This past weekend was Canadian Thanksgiving. Traditionally it is a weekend where you get together with family for a Thanksgiving dinner, where a Ham or Turkey are the main guests so to speak. In the past we have almost always gone to my parent’s house/cottage for the weekend where my mom puts on a delicious feast. This year we were on our own given that we were now in Calgary and they were back in Ontario 😦
We decided to host a dinner Saturday night as my sister and her family were travelling on Sunday. Like with most things we are overly ambitious and decided not only to put on our first Thanksgiving dinner but would do so for 13 people. Included in this 13 was of course my sister’s family, us, and a young family we met through London’s school who didn’t have family in the city and a cousin of ours that we haven’t seen in a while. My sister contributed towards the dinner which was a great help but Mike spent quite a few hours in the kitchen the night before and the day of. In the end we had a delicious dinner with great company, 7 adults and 6 little ones, and I managed to only put my foot in the mouth once!

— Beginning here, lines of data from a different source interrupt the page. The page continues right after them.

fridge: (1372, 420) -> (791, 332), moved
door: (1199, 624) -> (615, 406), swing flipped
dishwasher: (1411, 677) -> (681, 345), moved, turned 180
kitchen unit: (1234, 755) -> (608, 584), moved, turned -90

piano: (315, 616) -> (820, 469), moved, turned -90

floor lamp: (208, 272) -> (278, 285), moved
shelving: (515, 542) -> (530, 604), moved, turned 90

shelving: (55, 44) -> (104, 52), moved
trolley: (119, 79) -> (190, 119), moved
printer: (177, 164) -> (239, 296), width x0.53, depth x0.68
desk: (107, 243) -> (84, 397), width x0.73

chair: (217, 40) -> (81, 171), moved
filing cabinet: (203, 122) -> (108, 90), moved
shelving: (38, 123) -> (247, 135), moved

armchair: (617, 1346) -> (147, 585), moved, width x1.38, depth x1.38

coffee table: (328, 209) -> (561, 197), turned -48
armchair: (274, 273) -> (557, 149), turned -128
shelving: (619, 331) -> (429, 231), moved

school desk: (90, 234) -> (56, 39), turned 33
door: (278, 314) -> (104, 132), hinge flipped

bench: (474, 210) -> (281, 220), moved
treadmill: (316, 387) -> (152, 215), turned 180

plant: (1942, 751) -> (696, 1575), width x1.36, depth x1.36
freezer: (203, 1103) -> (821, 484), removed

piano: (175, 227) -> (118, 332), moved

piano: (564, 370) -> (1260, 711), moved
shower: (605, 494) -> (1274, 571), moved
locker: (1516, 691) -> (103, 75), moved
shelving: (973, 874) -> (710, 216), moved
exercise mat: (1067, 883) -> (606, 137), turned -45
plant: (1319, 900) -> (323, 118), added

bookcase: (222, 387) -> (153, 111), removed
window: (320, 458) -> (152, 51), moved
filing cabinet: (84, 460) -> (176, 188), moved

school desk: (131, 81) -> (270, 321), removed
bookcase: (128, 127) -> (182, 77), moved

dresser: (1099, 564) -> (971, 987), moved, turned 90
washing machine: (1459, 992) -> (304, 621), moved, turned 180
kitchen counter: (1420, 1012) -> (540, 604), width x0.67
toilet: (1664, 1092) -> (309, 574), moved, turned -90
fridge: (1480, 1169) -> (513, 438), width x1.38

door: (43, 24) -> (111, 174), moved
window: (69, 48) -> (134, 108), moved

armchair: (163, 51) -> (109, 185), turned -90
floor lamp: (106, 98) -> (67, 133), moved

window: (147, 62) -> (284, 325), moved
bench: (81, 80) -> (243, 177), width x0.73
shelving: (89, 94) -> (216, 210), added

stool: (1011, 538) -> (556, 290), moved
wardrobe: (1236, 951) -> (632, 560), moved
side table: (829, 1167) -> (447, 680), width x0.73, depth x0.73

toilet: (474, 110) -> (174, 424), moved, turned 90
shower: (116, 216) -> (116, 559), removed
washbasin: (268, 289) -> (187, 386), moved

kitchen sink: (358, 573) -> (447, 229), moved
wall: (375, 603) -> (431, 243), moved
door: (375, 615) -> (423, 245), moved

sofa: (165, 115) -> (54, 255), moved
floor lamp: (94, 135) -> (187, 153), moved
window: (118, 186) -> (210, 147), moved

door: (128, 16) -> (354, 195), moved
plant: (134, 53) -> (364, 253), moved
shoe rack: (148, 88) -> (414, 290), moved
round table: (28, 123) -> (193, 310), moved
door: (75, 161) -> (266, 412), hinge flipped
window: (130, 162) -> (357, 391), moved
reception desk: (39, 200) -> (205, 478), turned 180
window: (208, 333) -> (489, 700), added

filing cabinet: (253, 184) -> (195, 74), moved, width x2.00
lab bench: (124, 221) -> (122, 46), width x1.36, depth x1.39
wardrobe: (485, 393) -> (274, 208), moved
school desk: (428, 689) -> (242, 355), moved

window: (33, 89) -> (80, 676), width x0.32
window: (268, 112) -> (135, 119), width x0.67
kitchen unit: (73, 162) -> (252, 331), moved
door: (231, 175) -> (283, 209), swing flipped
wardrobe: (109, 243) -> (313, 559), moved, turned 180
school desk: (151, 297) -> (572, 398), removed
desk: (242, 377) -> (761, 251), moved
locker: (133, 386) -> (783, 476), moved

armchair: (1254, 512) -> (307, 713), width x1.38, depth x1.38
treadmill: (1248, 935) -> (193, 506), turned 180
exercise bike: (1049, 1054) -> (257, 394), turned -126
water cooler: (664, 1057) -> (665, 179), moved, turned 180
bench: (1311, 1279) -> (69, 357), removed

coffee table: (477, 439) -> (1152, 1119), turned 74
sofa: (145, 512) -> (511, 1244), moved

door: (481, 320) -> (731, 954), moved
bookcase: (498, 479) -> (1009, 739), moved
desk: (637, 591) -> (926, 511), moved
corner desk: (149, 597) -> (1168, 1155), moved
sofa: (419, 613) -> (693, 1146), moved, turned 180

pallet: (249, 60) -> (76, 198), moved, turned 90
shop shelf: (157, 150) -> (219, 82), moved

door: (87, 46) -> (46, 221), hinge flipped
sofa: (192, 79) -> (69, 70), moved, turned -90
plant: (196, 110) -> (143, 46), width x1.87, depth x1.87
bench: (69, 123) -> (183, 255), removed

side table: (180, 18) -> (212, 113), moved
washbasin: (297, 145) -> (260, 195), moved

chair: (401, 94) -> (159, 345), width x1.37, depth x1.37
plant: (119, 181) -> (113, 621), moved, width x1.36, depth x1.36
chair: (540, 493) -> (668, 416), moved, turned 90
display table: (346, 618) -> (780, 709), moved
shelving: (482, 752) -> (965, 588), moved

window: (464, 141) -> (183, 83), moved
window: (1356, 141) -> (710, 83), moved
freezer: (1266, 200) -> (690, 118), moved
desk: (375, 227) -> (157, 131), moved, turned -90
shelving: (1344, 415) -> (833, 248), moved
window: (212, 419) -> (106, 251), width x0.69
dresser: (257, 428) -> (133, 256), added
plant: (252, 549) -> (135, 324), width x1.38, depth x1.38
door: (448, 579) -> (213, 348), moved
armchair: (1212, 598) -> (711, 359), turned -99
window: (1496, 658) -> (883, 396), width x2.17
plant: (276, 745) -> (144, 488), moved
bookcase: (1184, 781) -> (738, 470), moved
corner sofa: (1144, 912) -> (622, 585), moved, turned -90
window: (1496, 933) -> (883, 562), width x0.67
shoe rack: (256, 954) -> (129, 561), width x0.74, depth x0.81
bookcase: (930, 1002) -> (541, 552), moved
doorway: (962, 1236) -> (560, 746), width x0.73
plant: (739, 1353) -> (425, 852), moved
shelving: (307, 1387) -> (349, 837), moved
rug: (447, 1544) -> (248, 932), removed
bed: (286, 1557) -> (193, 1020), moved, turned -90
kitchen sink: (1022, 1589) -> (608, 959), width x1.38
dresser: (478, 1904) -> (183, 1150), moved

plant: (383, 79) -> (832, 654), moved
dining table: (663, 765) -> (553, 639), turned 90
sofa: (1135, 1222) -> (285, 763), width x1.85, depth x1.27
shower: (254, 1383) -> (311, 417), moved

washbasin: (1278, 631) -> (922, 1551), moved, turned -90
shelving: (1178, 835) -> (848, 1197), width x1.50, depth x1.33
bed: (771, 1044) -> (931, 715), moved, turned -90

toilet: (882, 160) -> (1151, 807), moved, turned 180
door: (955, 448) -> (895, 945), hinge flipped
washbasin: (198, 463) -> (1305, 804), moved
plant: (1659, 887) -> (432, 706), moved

So we were talking about children’s names – neat ones and the ‘what were you thinking’ ones – when I remembered that someone recently told me of someone they knew who hyphenated the mom and dad’s last names to produce something crazy. I couldn’t remember who told me and was trying to remember hard so I could continue with the story and that is when I looked over at my sister who gave me the look of death and mouthed STOP. Bingo, now I knew who told me and what the name combination was. It was my sister’s sister-in-law (husband’s sister) who recently named her child Satya (a yoga term meaning truth) and then hyphenated her last name with the baby’s dads name – Hymen (not sure if that is the correct spelling). Of course I am not a proponent of teasing regardless of one’s name but there are some things a parent can do to prevent setting your child up for potential teasing and it starts with selecting your child’s name. Anyways I quickly moved on after seeing my sister’s face in horror worried I would remember the name and came up with a few other crazy name combinations. I don’t think my brother-in-law was the wiser of that little gaffe but my sister-in-law was not so happy.
After the guests left it was a bit of a let down for me and I honestly wondered if it was worth it. I spent hours cleaning the house leading up to the day and our entire Saturday more or less revolved around the dinner and then afterwards there was considerable clean-up. I always appreciated what my mom did for us in the past but after this dinner it made me feel guilty for not helping out more in the past.
Both Mike and I agree that we can’t rely on invites to other people’s houses given the special needs factor, for some reason many typical families are hesitant to invite special needs families over, so we have to do the inviting and make our place a hub of activity. That would be okay if being the host came naturally for me but it doesn’t. Maybe after a few more dinners and not putting our lives on hold preparing for a dinner will make them more enjoyable afterwards. The other thing is that I tend to deny people from helping clean up afterwards thinking that is what a good host does but just maybe I need to rethink that and take them up on that given that we have other demands placed on us that zap our energy and that the extra little help is worth the knock on the good host award.